═════ Trecho do texto

LGPD: DIREITOS DO CONSUMIDOR QUE PRECISAM SER CONHECIDOS PELAS EMPRESAS

LGPD: DIREITOS DO CONSUMIDOR QUE PRECISAM SER CONHECIDOS PELAS EMPRESAS

Erica Regina de Oliveira Compart

A tecnologia digital trouxe inovações revolucionárias para as relações de consumo. As empresas buscam conhecer os hábitos e comportamentos de seu cliente para fidelizá-lo, promover uma publicidade direcionada e assertiva , além de formar bancos de dados com maior exatidão.

Até agora, as empresas foram aprendendo a usar as ferramentas tecnológicas disponíveis, mas não haviam regras nem limites definidos de forma clara.

A Lei Geral de Proteção de Dados – LGPD  impacta na utilização destas ferramentas tecnológicas, não representando, entretanto, contra o que alguns pregam, um entrave. As empresas poderão continuar aprimorando as técnicas de vendas, mas precisarão respeitar a individualidade e privacidade de cada consumidor.

A defesa do consumidor é um dos fundamentos da LGPD, que possui alguns mecanismos protetivos similares aos previstos no Código de Defesa do Consumidor. As empresas precisam se preparar para essa nova realidade, conhecer os direitos dos consumidores e se adequar.

Por isso, vamos destacar alguns direitos do consumidor que as empresas devem conhecer e respeitar:

  1. Proteção de dados pessoais e consentimento: A LGPD reforça vários princípios fundamentais, como de liberdade e privacidade. Assim, em várias situações será necessária a permissão explícita do cliente ou usuário para que seus dados sejam coletados e/ou compartilhados. O titular do direito pode revogar a autorização para utilização de seus dados a qualquer momento.

══════════
═════ Registros exibidos

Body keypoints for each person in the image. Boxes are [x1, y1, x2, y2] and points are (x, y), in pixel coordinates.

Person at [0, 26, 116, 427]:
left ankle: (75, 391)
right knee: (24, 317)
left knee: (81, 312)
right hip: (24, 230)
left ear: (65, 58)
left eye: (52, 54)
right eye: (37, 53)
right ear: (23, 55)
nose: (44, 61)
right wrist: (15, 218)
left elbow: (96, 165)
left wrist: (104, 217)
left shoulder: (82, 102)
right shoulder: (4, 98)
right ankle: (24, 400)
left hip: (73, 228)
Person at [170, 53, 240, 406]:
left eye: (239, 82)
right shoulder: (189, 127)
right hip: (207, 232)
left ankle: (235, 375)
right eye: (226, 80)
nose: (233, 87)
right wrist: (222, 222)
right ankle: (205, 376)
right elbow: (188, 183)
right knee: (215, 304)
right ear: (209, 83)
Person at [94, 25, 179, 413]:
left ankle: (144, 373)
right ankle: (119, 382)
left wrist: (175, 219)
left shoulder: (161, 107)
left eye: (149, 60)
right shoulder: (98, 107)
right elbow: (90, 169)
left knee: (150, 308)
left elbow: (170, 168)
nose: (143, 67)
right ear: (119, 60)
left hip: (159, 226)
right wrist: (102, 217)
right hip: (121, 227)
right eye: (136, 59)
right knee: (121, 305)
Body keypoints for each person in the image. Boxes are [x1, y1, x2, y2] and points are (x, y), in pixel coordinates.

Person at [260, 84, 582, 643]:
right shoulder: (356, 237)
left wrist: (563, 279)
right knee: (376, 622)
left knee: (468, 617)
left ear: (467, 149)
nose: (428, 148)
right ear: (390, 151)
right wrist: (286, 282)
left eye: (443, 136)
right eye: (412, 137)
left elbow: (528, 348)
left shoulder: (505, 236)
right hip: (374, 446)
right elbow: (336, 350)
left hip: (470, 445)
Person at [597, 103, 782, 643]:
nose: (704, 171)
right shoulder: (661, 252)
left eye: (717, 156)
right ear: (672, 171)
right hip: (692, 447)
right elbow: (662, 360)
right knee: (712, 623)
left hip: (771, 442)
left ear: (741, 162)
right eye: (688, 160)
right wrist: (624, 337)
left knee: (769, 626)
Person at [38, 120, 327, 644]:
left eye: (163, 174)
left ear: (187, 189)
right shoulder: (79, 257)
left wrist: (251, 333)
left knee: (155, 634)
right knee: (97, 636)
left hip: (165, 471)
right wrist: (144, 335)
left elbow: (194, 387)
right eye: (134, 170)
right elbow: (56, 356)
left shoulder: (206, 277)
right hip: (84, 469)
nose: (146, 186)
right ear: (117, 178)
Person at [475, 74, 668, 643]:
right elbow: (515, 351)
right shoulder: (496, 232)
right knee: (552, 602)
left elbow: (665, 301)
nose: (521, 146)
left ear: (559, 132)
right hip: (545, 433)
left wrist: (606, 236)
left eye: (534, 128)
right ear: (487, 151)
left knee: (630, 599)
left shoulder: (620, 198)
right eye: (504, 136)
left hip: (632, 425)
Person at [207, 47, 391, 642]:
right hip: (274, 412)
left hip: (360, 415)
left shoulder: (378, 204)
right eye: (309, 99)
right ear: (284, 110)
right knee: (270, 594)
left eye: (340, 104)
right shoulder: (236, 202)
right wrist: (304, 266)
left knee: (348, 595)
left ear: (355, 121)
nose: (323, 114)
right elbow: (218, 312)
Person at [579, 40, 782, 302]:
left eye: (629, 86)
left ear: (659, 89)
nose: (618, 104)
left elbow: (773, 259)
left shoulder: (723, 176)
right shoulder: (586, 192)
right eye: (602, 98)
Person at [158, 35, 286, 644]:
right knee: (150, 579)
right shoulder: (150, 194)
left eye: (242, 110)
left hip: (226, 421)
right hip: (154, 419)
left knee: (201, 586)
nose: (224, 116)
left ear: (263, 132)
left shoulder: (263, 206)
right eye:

══════════

O que fazer. Com base no texto sobre a LGPD, liste, por favor, todas as finalidades pelas quais as empresas buscam conhecer os hábitos e comportamentos de seu cliente.

Área de resposta.
- Fidelizar o cliente
- Promover uma publicidade direcionada e assertiva
- Formar bancos de dados com maior exatidão